++++ Data supplied ++++

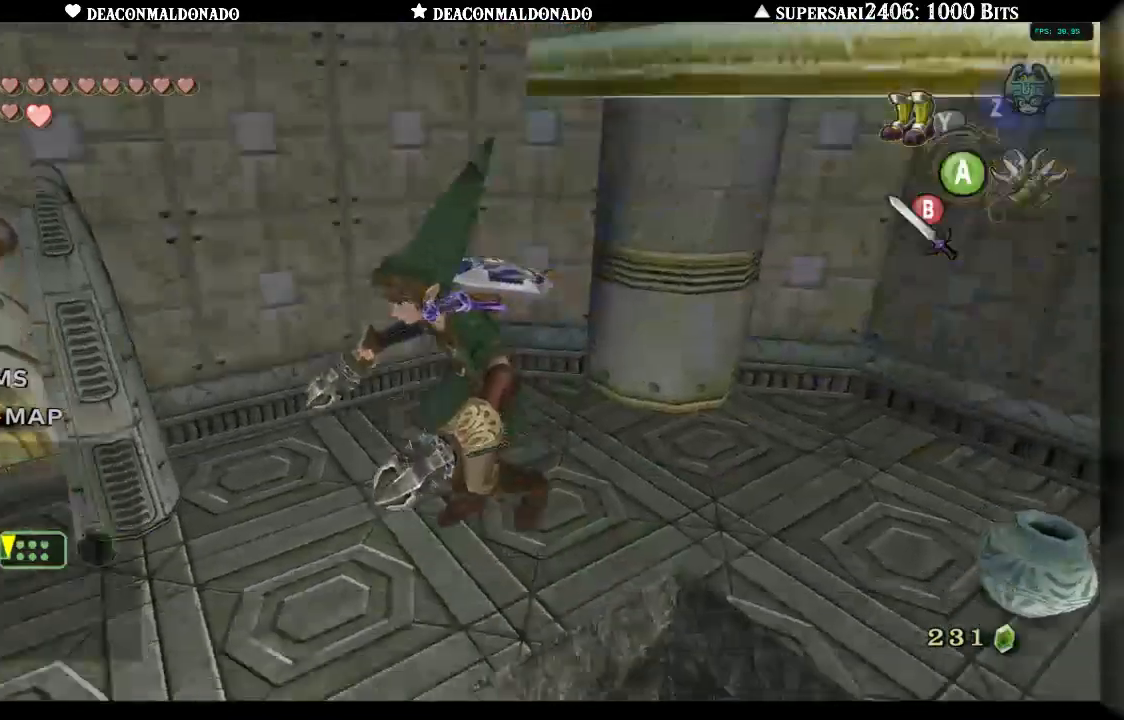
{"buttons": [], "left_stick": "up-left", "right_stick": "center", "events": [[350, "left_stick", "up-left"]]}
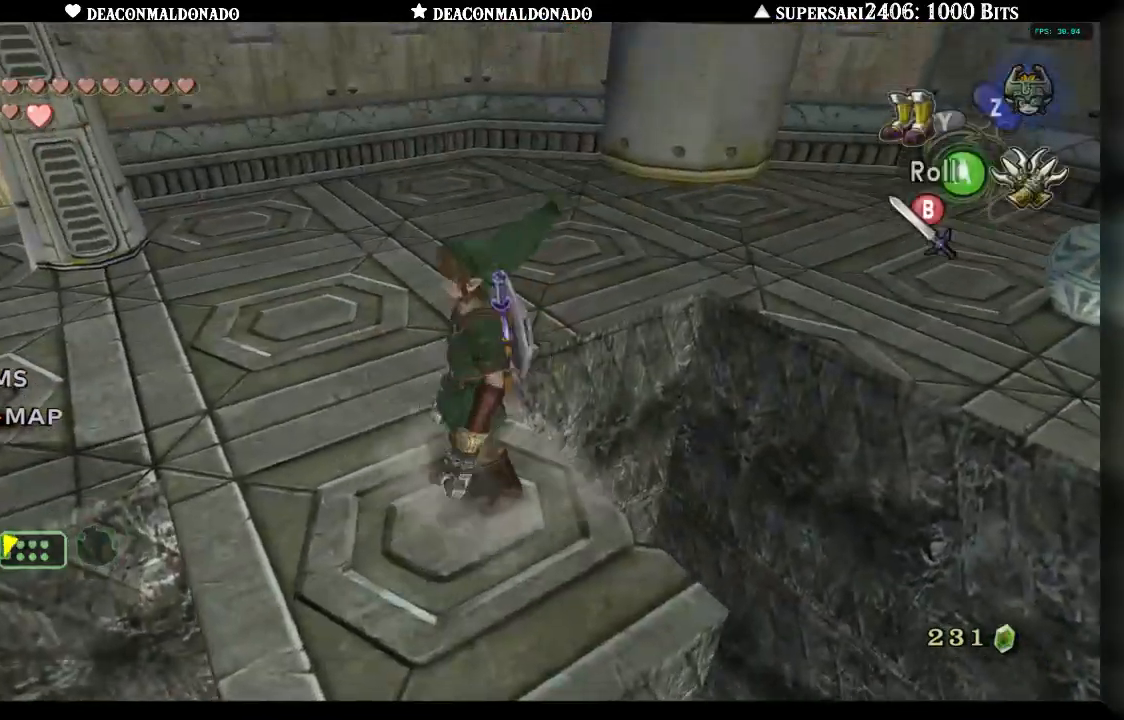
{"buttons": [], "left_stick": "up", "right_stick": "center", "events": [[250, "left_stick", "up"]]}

++++
++++ Data supplied ++++

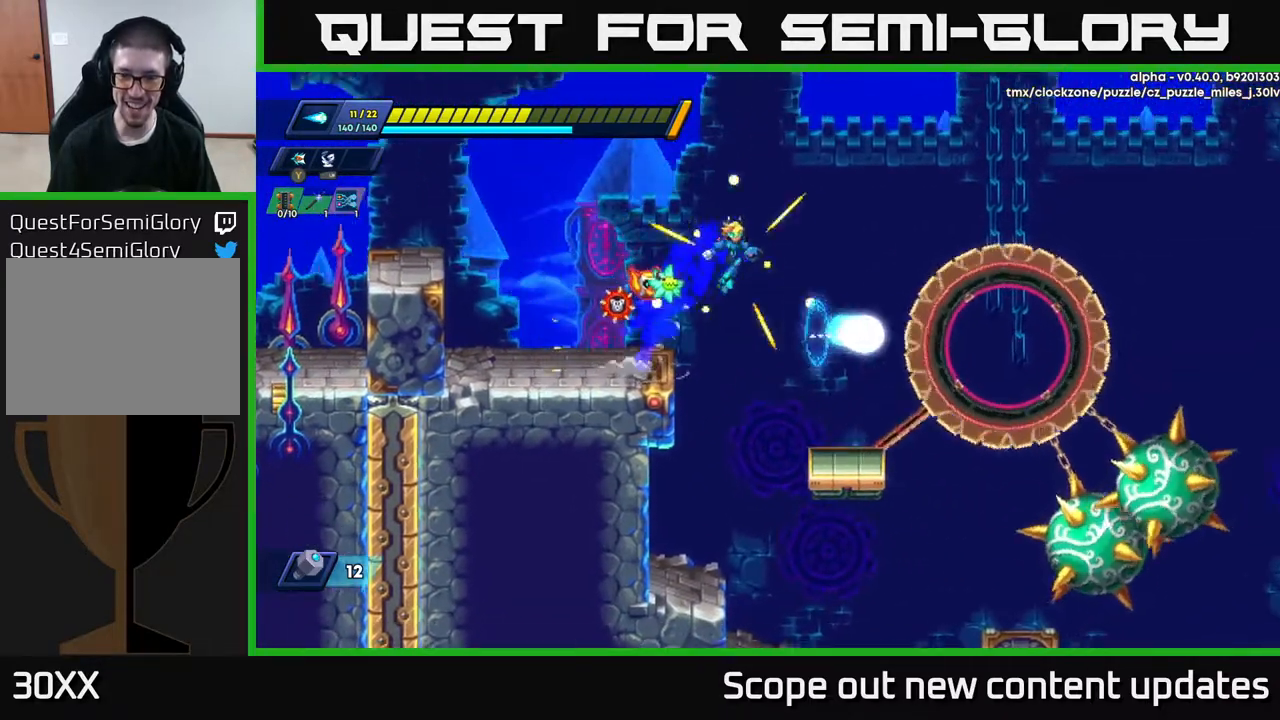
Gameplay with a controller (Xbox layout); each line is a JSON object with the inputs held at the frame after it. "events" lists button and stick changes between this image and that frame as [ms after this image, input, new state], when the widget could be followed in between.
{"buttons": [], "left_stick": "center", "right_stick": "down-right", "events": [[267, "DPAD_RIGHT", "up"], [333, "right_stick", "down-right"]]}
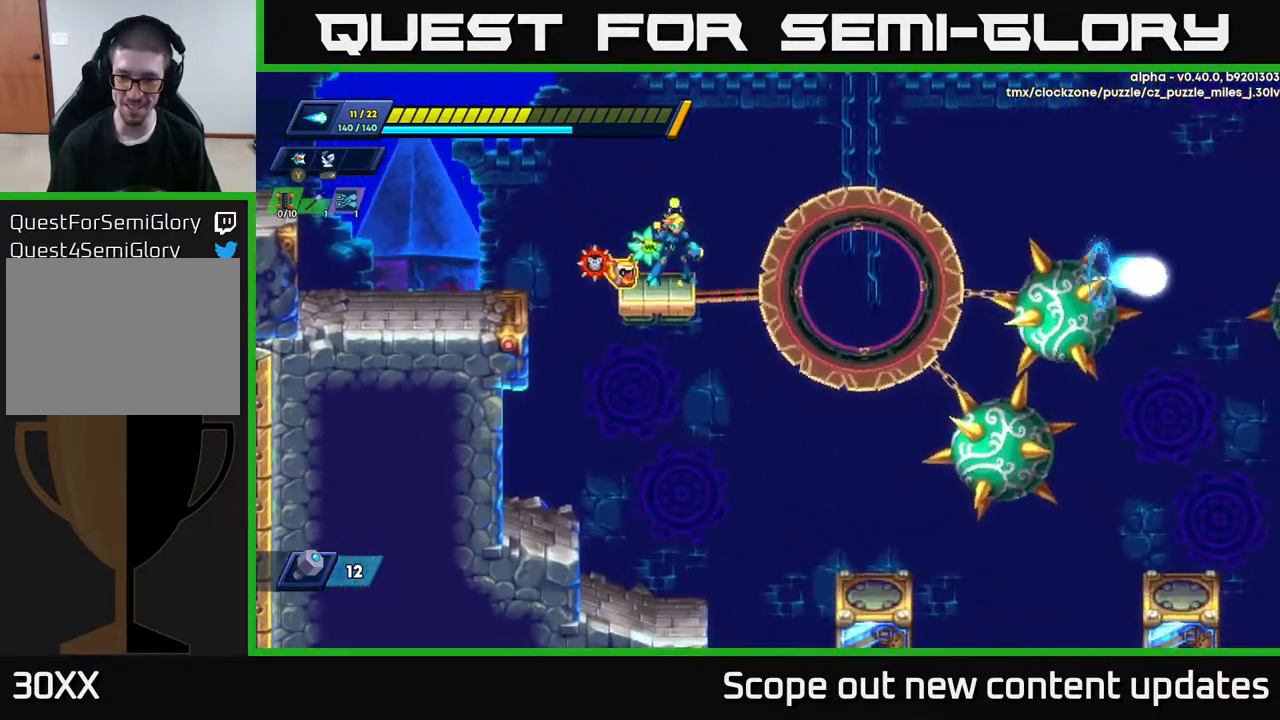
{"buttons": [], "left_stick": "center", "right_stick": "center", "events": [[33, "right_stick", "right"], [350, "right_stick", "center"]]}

++++

**Work request**. What lines above hold the word "center"? Pull each one out.

**Task solution**.
{"buttons": [], "left_stick": "up-left", "right_stick": "center", "events": [[350, "left_stick", "up-left"]]}
{"buttons": [], "left_stick": "up", "right_stick": "center", "events": [[250, "left_stick", "up"]]}
{"buttons": [], "left_stick": "center", "right_stick": "down-right", "events": [[267, "DPAD_RIGHT", "up"], [333, "right_stick", "down-right"]]}
{"buttons": [], "left_stick": "center", "right_stick": "center", "events": [[33, "right_stick", "right"], [350, "right_stick", "center"]]}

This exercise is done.